Can you update the rows from the line with "Rendered at 1654 by 931 pixels." up to and including the line with "picture [0, 0, 1654, 931]" so that "document elements" becomes "page elements" and nothing else changes?

===== Provided material

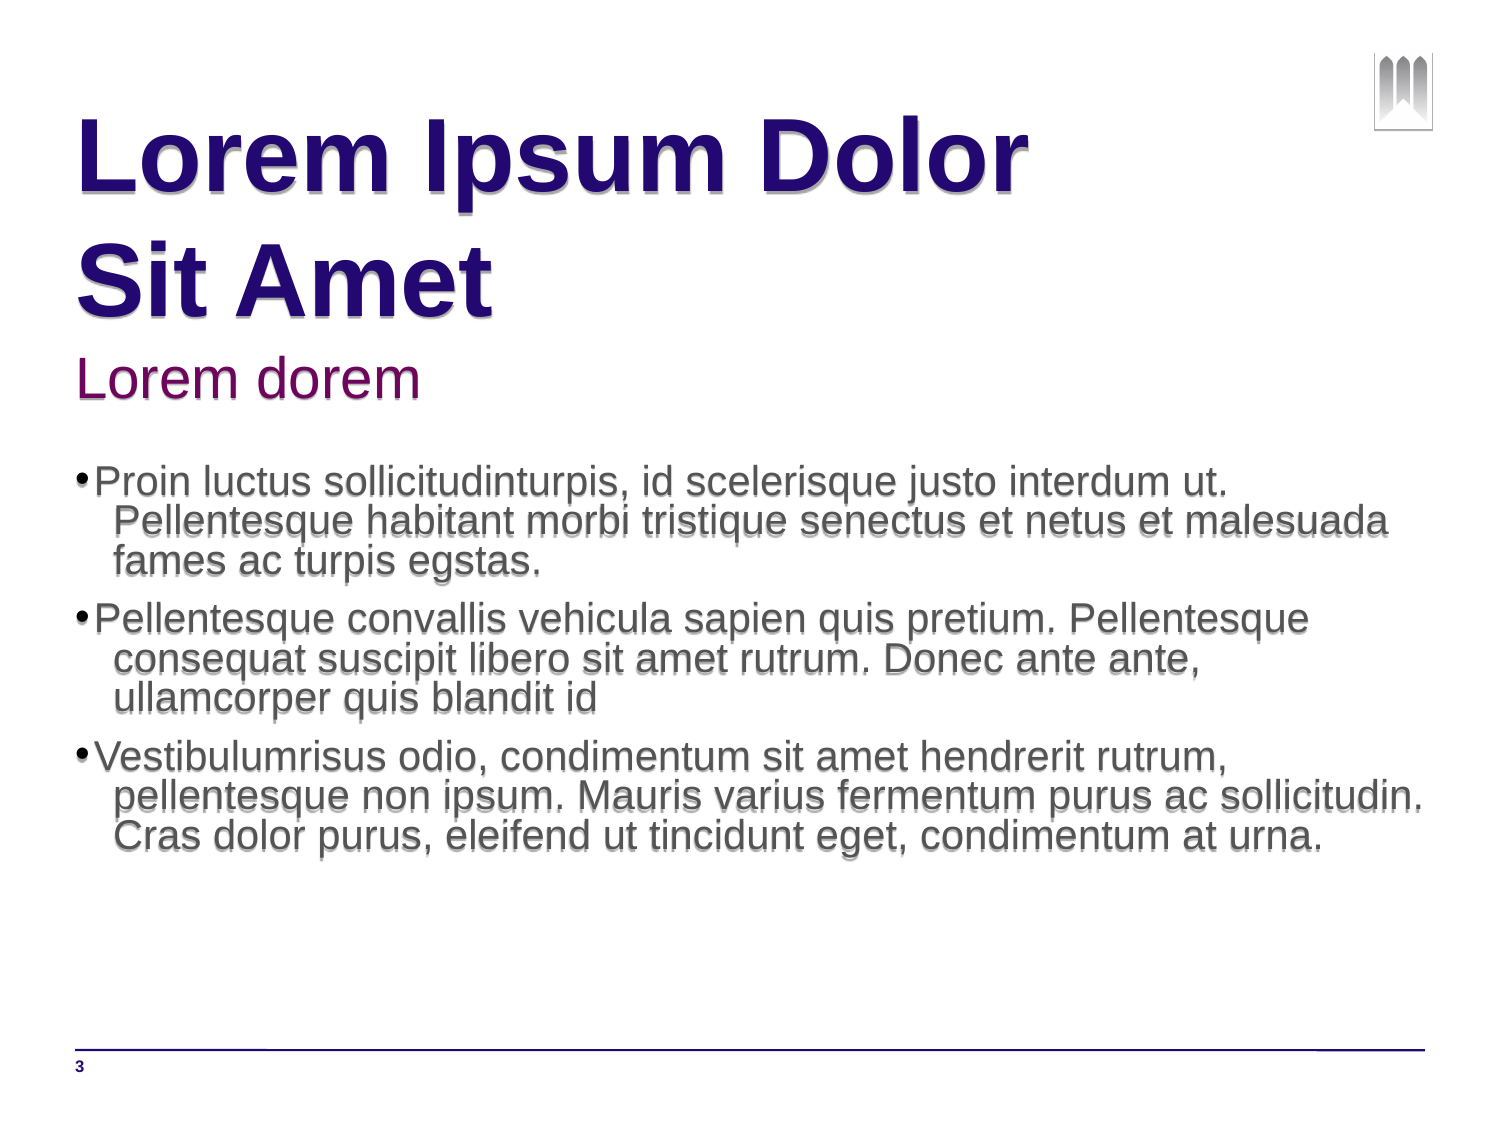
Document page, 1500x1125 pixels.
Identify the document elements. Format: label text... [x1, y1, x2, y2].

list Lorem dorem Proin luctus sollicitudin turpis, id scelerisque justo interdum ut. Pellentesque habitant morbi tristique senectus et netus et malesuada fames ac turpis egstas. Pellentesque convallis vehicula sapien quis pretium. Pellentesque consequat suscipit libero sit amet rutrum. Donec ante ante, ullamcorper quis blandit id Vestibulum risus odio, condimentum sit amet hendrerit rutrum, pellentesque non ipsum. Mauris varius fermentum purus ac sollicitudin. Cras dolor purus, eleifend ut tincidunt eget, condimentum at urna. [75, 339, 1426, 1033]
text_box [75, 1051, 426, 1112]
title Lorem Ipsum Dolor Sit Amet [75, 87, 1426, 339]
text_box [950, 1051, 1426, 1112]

==========
===== Provided material

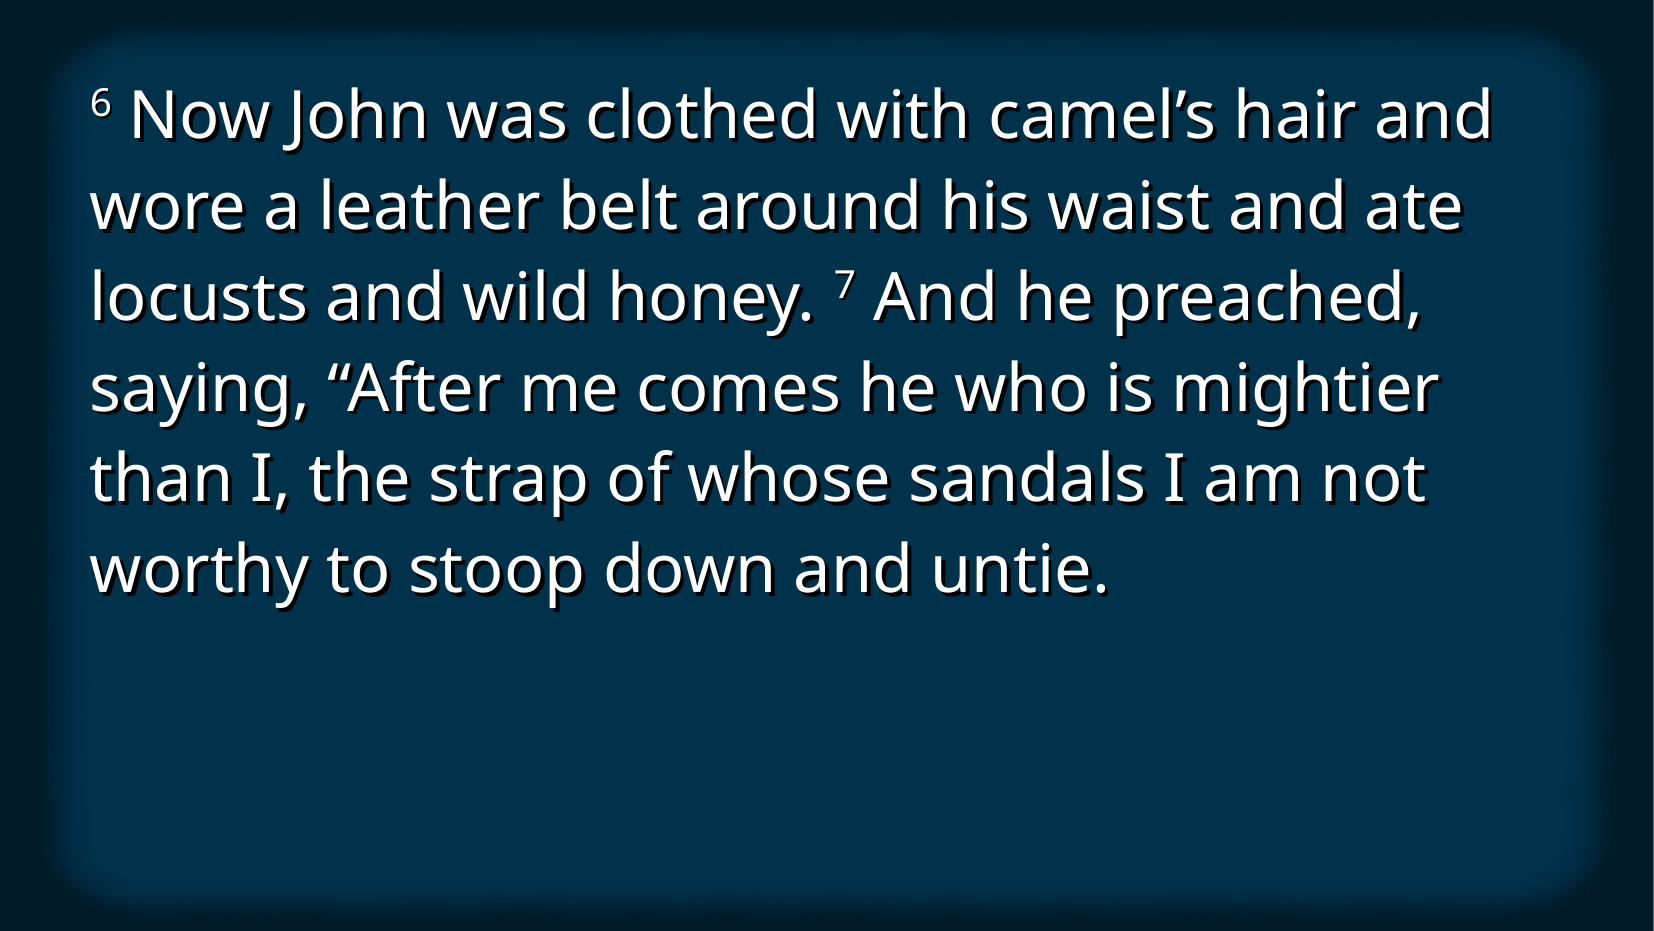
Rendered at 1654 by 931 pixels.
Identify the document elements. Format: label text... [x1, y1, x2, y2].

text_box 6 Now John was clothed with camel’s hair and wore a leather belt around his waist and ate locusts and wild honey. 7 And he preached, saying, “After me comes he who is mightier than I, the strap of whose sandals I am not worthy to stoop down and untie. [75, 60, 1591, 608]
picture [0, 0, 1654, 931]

==========

### Reply
Rendered at 1654 by 931 pixels.
Identify the page elements. Format: label text... [x1, y1, x2, y2].

text_box 6 Now John was clothed with camel’s hair and wore a leather belt around his waist and ate locusts and wild honey. 7 And he preached, saying, “After me comes he who is mightier than I, the strap of whose sandals I am not worthy to stoop down and untie. [75, 60, 1591, 608]
picture [0, 0, 1654, 931]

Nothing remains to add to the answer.